Abstract

Purpose The aim of the study was to compare the results of using the calcaneo stop procedure and endorthesis in the management of symptomatic flexible flatfoot (FFF) in pediatrics. Patients and methods This is a prospective randomized study using the closed envelope technique. It was conducted on 30 feet of 19 patients admitted in the National Institute of Neuromotor System. All cases presented with symptomatic flexible pes planovalgus. The current study started in May 2020 and ended in January 2022. Written detailed informed consents were obtained from parents. Inclusion criteria were age 7–14 years, symptomatic idiopathic FFF, failed conservative treatment, and no previous foot surgery. Exclusion criteria were children young than 7 years or older than 14 years, rigid flatfeet, asymptomatic FFF, patients with major congenital malformations, severe neurological disorders, patients with neuromuscular disorders, patients subjected to other foot surgery, and patients with traumatic flatfeet.
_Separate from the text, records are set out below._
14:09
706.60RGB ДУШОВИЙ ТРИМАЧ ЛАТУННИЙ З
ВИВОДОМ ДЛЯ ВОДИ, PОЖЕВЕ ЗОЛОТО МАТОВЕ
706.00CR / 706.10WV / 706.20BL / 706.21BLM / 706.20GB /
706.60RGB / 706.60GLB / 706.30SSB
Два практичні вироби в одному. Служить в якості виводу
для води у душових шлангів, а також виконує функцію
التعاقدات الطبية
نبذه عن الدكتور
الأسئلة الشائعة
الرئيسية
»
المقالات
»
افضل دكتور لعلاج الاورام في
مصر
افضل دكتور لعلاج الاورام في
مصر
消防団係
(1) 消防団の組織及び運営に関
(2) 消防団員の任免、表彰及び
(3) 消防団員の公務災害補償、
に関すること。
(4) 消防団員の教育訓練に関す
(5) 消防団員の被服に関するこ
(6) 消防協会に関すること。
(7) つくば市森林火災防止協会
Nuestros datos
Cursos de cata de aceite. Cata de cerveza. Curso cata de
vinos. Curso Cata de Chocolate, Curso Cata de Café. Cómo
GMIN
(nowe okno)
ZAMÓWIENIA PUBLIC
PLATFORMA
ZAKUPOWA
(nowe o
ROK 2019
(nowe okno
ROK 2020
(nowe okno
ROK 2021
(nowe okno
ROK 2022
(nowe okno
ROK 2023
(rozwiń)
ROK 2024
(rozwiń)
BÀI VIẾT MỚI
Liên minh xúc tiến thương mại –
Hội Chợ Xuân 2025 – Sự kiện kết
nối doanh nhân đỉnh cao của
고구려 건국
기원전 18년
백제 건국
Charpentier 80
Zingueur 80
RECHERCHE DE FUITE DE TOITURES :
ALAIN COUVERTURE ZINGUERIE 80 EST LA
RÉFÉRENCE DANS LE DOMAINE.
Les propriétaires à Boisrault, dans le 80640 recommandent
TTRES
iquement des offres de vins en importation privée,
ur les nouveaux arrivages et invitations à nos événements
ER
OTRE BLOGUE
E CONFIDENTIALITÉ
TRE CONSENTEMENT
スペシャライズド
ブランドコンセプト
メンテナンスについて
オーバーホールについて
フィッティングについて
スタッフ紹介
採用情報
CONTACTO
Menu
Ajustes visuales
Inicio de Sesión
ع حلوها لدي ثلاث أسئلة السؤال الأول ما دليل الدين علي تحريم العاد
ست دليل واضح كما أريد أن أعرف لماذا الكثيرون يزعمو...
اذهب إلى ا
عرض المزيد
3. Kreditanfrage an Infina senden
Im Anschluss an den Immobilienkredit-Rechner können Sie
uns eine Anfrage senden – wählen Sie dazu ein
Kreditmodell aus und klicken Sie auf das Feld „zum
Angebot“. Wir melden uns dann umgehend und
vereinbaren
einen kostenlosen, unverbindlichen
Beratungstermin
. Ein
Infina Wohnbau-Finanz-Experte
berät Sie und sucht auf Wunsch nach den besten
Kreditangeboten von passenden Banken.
The patients were randomly assigned into two groups: group 1 included 15 feet of nine patients (six bilateral and three unilateral) who underwent the calcaneo stop technique, and group 2 included 15 feet of 10 patients (five bilateral and five unilateral) who underwent endorthesis by subtalar fit implant. The mean age of group 1 was 9.90 ± 2.86 years (range, 7–14 years), whereas of group 2 was 9.70 ± 1.50 years (range, 8–14 years). There were 10 male patients (five underwent calcaneo stop and five endorthesis) and nine female patients (five underwent calcaneo stop and four endorthesis). The right foot was operated upon in 16 cases, and the left foot was operated upon in 14 cases. The average AOFAS preoperative score in group 1 was 68.7 ± 5.7 (range, 58–78), which was subdivided into 6.7% with good score and 86.3% with fair score, whereas in group 2, it was 70.13 ± 5.5 (range, 58–78), which was subdivided into 26.8% with good score and 73.2% with fair score. Results There were statistically significant improvements in both groups, with no difference in their outcomes. Both groups showed significantly improved hindfoot and midfoot motion and positioning. Hindfoot range of motion was preserved. Radiography also revealed significant improvements. Conclusion Both procedures are valid options for the surgical management of idiopathic symptomatic flatfoot in pediatric patients.